Tâches à réaliser:
A. Citez fidèlement, dans le texte sur la politique de simplification, tout ce qui va de « 2. Quelques éléments » jusqu'à « à cette action. ».
B. D'après le texte sur la politique de simplification, quelle loi organique contient les dispositions relatives aux études d'impact ?

Texte retenu:
┄┄┄┄┄┄┄┄┄┄┄┄┄┄┄┄┄┄┄┄

Enfin, tout en estimant que « la France a développé d'importants efforts pour placer la qualité de la politique de la réglementation au premier rang de ses priorités » , l'OCDE note, en 2016, qu'« il reste toutefois beaucoup à faire pour enrayer l'inflation réglementaire régulièrement dénoncée par les entreprises et les particuliers. Les efforts déployés en ce sens restent parcellaires. Le Gouvernement vient d'adopter un moratoire sur les nouvelles réglementations [...] et a annoncé la création d'une autorité indépendante chargée d'évaluer les analyses d'impact et de contrôler l'application du moratoire sur la nouvelle législation sur les entreprises. Cela étant, la décision de mettre en place cette autorité reste en suspens » 5 ( * ) .

2. Quelques éléments sur la situation en France

Parmi les traits qui caractérisent la situation en France en matière de politique de simplification, on retiendra :

- les dispositions relatives aux études d'impact de la loi organique n° 2009-403 du 15 avril 2009 ;

- la publication récente de plusieurs rapports ;

- et l'existence d'une pluralité d'entités qui contribuent à cette action.

┄┄┄┄┄┄┄┄┄┄┄┄┄┄┄┄┄┄┄┄

Lignes extraites:
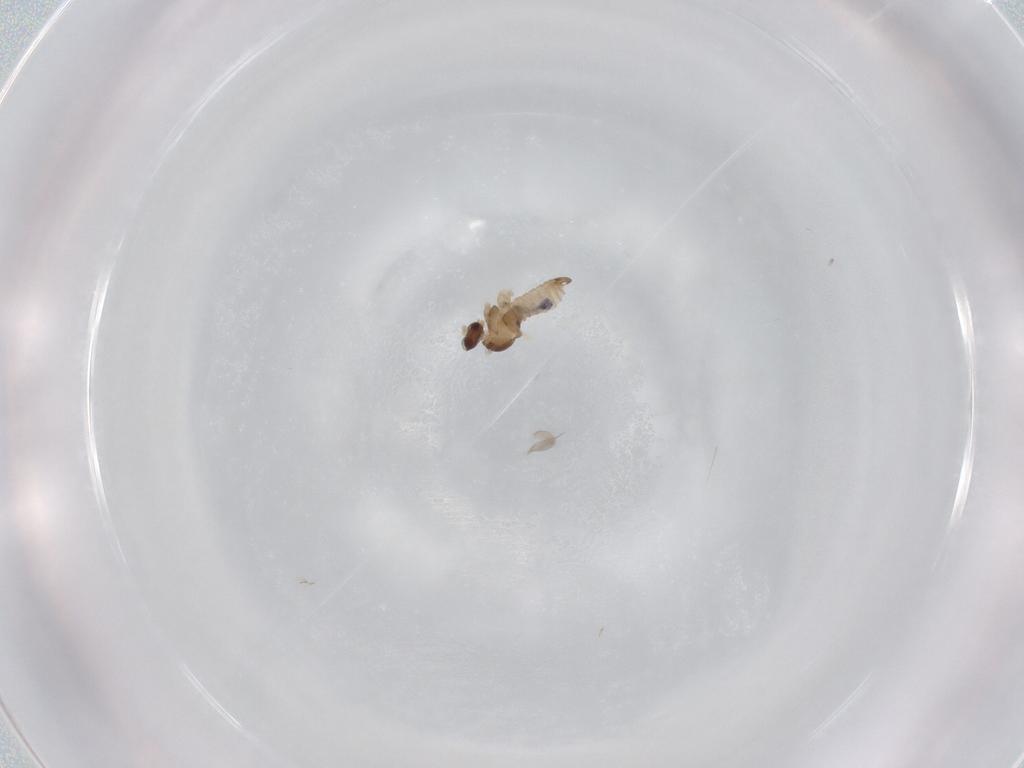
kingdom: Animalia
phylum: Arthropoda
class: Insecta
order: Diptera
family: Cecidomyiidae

┄┄┄┄┄┄┄┄┄┄┄┄┄┄┄┄┄┄┄┄

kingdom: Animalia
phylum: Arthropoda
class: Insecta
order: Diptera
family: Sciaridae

┄┄┄┄┄┄┄┄┄┄┄┄┄┄┄┄┄┄┄┄

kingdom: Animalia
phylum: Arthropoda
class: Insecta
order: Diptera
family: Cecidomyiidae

┄┄┄┄┄┄┄┄┄┄┄┄┄┄┄┄┄┄┄┄

Réponses par tâche:
A.
2. Quelques éléments sur la situation en France

Parmi les traits qui caractérisent la situation en France en matière de politique de simplification, on retiendra :

- les dispositions relatives aux études d'impact de la loi organique n° 2009-403 du 15 avril 2009 ;

- la publication récente de plusieurs rapports ;

- et l'existence d'une pluralité d'entités qui contribuent à cette action.

B. La loi organique n° 2009-403 du 15 avril 2009.